LAWS(KER)-2008-8-74

JOMON PUTHANPURACKAL Vs. STATE OF KERALA

Decided On August 26, 2008
Jomon Puthanpurackal Appellant
V/S
STATE OF KERALA Respondents

JUDGEMENT

(1.) IN this petition filed under S.482 CrPC the petitioner claims himself to be a public interest litigant seeks to quash Annexure C order dated 05/02/2008 passed by the Chief Judicial Magistrate, Ernakulam dismissing his application (CMP No. 806/08) seeking certain directions to the CBI to conduct further investigation in the "Sr. Abhaya Case" pursuant to the narco analysis test reports. The learned Chief Judicial Magistrate, observing that the petition was another vain attempt to somehow cling on to the matter, and placing reliance on the observations of this Court in the judgment dated 11/01/2008 in WP (C) 35590 of 2007 dismissed the application warning the petitioner that at present the Magistrate is not mulcting the petitioner with costs for filing the petition in a case where the petitioner has no locus standi.
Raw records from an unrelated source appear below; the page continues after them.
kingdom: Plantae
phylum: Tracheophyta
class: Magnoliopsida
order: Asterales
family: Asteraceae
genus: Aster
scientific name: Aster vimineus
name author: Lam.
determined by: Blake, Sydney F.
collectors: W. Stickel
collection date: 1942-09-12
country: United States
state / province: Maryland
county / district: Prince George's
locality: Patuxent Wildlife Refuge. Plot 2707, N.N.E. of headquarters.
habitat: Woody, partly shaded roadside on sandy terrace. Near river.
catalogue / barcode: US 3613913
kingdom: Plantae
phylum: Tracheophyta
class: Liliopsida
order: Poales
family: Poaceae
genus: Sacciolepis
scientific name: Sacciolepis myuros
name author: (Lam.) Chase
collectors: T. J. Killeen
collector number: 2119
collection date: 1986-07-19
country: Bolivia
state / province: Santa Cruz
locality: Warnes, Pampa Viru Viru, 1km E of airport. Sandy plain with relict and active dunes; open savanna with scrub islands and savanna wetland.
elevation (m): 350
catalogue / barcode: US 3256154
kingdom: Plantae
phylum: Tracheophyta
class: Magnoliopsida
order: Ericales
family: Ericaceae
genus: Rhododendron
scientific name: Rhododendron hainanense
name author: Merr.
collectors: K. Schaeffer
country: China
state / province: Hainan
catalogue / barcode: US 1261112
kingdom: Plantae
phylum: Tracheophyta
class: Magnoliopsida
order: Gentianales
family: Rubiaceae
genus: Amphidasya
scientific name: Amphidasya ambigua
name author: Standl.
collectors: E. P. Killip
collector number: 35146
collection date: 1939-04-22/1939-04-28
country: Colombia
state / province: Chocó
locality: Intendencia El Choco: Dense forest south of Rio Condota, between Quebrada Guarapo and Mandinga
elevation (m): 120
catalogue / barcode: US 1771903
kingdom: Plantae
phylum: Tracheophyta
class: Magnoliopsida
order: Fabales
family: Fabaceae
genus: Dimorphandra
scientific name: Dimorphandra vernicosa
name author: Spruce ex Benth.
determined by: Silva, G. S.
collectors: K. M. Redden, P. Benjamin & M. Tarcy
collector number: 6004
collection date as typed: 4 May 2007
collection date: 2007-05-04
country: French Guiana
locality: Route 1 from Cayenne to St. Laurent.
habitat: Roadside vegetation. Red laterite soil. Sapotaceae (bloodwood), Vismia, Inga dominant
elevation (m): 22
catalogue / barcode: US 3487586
(2.) I heard Sr. Advocate Sri. K. Ramakumar, the learned counsel appearing for the petitioner, Adv. Sri. M. V. S. Nampoothiri, the learned Standing Counsel appearing for the C.B.I. and Adv. Sri. A. X. Varghese appearing for the father of deceased Sr. Abhaya.

(3.) I am afraid that I cannot agree with the above submissions. It may be true that the petitioner had intervened in the proceedings before the Chief Judicial Magistrate and before this Court. It may also be true that during times when the investigation before the concerned agency or proceedings before Court were quiescent the petitioner might have triggered the matter by filing appropriate petitions before the Court. It is easier for any person to intervene in matters involving contemporary public importance and activate the investigating agency and / or the Court to ensure that justice to the aggrieved is quickened. But that does not mean that such persons can, under the garb of espousing a public cause and wearing the mantle of a crusader, offset or supplant the statutory functionaries which have will defined roles to play in a democratic governance. Merely because Courts have in the past entertained certain petitions filed by the petitioner, it does not mean that the petitioner is an indispensable link in the administration of justice or that the system without the petitioner will spell a collapse. As mentioned earlier, anybody can masquerade as a public spirited citizen and meddle with any issue of public importance and indulge in self aggrandizement without being detected. It is very often difficult to gauge the motives of such persons. It is a disturbing development that some men wearing pro bono publico veil indulge in scandalising individuals, constitutional functionaries, other dignitaries and even judges either with flippant or motivated write ups and provocative mock challenges. Courts should be sharp enough to pierce the veil of such dangerous persons and nip their proclivities in the bud in the larger interest of the society rather than ignoring them as scurrilous, influential or incorrigible. Such mock fighters are real foes of the mankind and unless they are identified and their vicious tendencies curbed, they might be let loose among the unsuspecting public with formidable potential to do incalculable harm to the society at large.